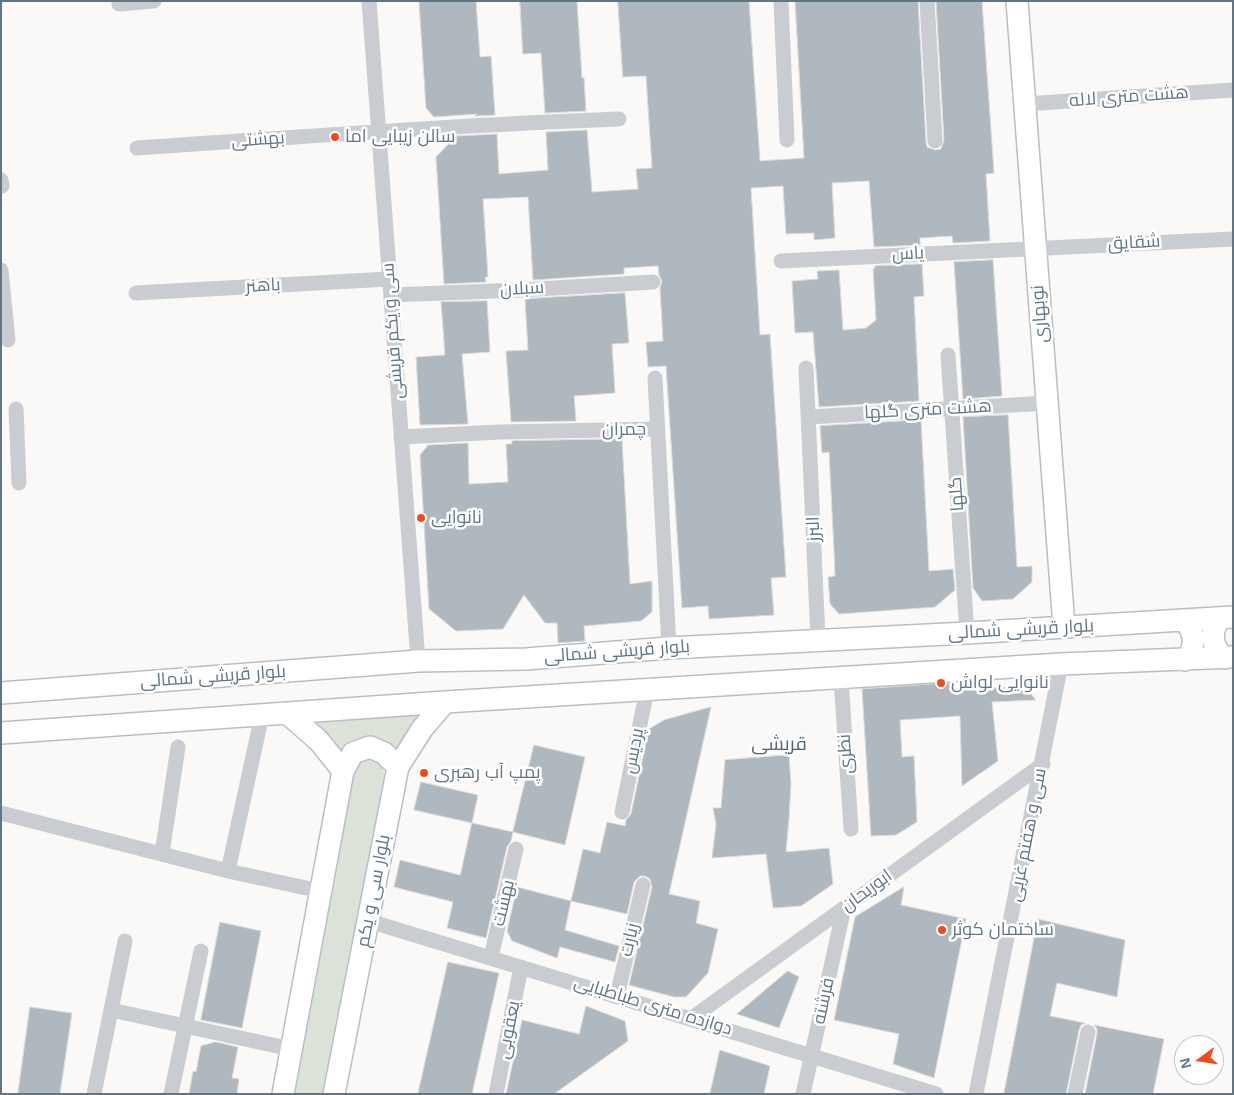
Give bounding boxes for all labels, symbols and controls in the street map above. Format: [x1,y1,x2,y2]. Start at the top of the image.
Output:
street label: هشت متری لاله [1068,82,1190,112]
place label: سالن زیبایی اما [345,126,455,148]
street label: بهشتی [231,127,285,153]
marker: سالن زیبایی اما [329,131,341,143]
street label: شقایق [1107,231,1161,255]
street label: یاس [891,242,925,266]
street label: سی و یکم قریشی [377,262,409,400]
street label: باهنر [245,274,281,298]
street label: سبلان [499,277,545,301]
street label: نوبهاری [1027,284,1053,344]
street label: هشت متری گلها [864,396,992,424]
street label: چمران [602,419,646,441]
street label: گلها [945,476,969,512]
place label: نانوایی [431,507,482,529]
marker: نانوایی [415,512,427,524]
street label: البرز [803,516,825,542]
street label: بلوار قریشی شمالی [948,615,1094,645]
street label: بلوار قریشی شمالی [543,636,691,668]
street label: بلوار قریشی شمالی [139,661,287,693]
place label: نانوایی لواش [951,672,1049,694]
marker: نانوایی لواش [935,677,947,689]
street label: پردیس [619,726,649,776]
street label: نظری [834,733,858,775]
district label: قریشی [751,734,807,756]
place label: پمپ آب رهبری [434,762,541,784]
street label: سی و هفتم غربی [1004,766,1052,904]
marker: پمپ آب رهبری [418,767,430,779]
street label: بلوار سی و یکم [352,833,396,949]
street label: ابوریحان [837,865,897,917]
street label: بهشت [488,878,520,928]
place label: ساختمان کوثر [952,919,1054,941]
street label: زیارت [616,921,644,959]
marker: ساختمان کوثر [936,924,948,936]
street label: دوازده متری طباطبایی [571,972,735,1040]
street label: فرشته [809,976,839,1026]
street label: یعقوبی [493,999,525,1061]
north arrow [1174,1035,1224,1085]
text: N [1176,1057,1194,1070]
◆ ◆ ◆ ◆
BRIEF
Produce the material above again in full, with identical lines and no pictures.

THE ANSWER
Give bounding boxes for all labels, symbols and controls in the street map above. Format: [x1,y1,x2,y2]. Start at the top of the image.
Output:
street label: هشت متری لاله [1068,82,1190,112]
place label: سالن زیبایی اما [345,126,455,148]
street label: بهشتی [231,127,285,153]
marker: سالن زیبایی اما [329,131,341,143]
street label: شقایق [1107,231,1161,255]
street label: یاس [891,242,925,266]
street label: سی و یکم قریشی [377,262,409,400]
street label: باهنر [245,274,281,298]
street label: سبلان [499,277,545,301]
street label: نوبهاری [1027,284,1053,344]
street label: هشت متری گلها [864,396,992,424]
street label: چمران [602,419,646,441]
street label: گلها [945,476,969,512]
place label: نانوایی [431,507,482,529]
marker: نانوایی [415,512,427,524]
street label: البرز [803,516,825,542]
street label: بلوار قریشی شمالی [948,615,1094,645]
street label: بلوار قریشی شمالی [543,636,691,668]
street label: بلوار قریشی شمالی [139,661,287,693]
place label: نانوایی لواش [951,672,1049,694]
marker: نانوایی لواش [935,677,947,689]
street label: پردیس [619,726,649,776]
street label: نظری [834,733,858,775]
district label: قریشی [751,734,807,756]
place label: پمپ آب رهبری [434,762,541,784]
street label: سی و هفتم غربی [1004,766,1052,904]
marker: پمپ آب رهبری [418,767,430,779]
street label: بلوار سی و یکم [352,833,396,949]
street label: ابوریحان [837,865,897,917]
street label: بهشت [488,878,520,928]
place label: ساختمان کوثر [952,919,1054,941]
street label: زیارت [616,921,644,959]
marker: ساختمان کوثر [936,924,948,936]
street label: دوازده متری طباطبایی [571,972,735,1040]
street label: فرشته [809,976,839,1026]
street label: یعقوبی [493,999,525,1061]
north arrow [1174,1035,1224,1085]
text: N [1176,1057,1194,1070]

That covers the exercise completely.